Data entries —
## start

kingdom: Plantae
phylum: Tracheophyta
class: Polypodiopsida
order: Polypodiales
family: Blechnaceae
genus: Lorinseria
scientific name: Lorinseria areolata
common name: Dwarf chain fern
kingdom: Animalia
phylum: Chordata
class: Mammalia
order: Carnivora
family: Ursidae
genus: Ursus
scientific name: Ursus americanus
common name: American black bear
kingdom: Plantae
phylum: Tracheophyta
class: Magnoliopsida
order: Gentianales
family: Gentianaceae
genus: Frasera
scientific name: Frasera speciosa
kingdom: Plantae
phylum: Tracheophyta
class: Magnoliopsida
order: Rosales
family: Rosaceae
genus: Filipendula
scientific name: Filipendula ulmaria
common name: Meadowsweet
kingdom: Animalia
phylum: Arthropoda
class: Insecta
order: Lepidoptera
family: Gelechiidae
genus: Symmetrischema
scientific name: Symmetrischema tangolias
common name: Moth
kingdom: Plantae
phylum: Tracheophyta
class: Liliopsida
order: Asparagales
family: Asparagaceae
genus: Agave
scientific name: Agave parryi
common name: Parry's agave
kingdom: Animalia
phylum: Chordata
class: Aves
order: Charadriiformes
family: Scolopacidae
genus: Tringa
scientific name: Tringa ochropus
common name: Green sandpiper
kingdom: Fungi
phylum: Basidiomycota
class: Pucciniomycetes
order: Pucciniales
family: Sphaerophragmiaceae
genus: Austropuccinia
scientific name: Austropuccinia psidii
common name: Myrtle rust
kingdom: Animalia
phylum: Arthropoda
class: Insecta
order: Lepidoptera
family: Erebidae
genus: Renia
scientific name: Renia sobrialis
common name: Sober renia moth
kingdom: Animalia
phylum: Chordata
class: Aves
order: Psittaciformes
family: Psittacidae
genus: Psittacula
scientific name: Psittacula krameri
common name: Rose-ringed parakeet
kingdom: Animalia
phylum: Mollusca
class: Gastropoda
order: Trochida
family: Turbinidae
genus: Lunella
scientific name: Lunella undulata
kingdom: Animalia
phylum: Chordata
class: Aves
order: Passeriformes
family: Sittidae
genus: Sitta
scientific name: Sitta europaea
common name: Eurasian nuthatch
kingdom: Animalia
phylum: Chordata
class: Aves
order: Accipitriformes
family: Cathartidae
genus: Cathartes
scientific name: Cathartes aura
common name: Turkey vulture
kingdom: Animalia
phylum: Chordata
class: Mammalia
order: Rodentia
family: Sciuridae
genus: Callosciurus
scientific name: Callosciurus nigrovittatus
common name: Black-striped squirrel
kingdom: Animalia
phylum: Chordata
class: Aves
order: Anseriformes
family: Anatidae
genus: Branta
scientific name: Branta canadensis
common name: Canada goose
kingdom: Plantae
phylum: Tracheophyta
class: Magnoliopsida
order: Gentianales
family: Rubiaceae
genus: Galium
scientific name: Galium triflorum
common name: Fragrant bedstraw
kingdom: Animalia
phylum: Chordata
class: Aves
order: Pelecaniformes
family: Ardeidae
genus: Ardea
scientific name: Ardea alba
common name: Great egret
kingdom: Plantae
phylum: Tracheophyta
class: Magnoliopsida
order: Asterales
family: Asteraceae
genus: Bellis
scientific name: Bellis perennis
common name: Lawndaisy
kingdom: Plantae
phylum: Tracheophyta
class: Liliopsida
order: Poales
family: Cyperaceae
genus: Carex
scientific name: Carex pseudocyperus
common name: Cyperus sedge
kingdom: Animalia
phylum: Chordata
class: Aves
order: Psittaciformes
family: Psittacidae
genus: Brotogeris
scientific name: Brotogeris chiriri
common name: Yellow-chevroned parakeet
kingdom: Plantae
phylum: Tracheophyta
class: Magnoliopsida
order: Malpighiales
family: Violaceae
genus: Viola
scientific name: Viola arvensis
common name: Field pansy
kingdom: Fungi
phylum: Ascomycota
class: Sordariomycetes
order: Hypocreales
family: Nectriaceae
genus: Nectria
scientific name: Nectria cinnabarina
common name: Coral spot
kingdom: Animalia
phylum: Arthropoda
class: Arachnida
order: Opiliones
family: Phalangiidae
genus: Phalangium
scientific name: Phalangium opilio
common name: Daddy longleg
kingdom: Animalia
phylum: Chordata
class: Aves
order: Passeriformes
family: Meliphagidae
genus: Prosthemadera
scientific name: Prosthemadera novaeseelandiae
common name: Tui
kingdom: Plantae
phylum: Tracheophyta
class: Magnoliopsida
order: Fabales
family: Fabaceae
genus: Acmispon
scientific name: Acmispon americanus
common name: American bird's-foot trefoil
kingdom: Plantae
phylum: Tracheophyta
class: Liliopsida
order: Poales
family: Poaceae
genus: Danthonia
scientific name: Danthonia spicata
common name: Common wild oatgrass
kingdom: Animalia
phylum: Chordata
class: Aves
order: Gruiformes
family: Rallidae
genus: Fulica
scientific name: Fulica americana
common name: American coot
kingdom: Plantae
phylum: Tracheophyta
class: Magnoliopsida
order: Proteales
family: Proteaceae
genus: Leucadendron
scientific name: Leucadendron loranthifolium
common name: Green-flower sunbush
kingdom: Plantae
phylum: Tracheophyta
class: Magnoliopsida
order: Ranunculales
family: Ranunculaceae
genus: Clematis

## end

Description of the task — Reproduce the records verbatim, starting with the line containing "genus: Nectria" and continuing through the line containing "genus: Prosthemadera".

Exercise solution —
genus: Nectria
scientific name: Nectria cinnabarina
common name: Coral spot
kingdom: Animalia
phylum: Arthropoda
class: Arachnida
order: Opiliones
family: Phalangiidae
genus: Phalangium
scientific name: Phalangium opilio
common name: Daddy longleg
kingdom: Animalia
phylum: Chordata
class: Aves
order: Passeriformes
family: Meliphagidae
genus: Prosthemadera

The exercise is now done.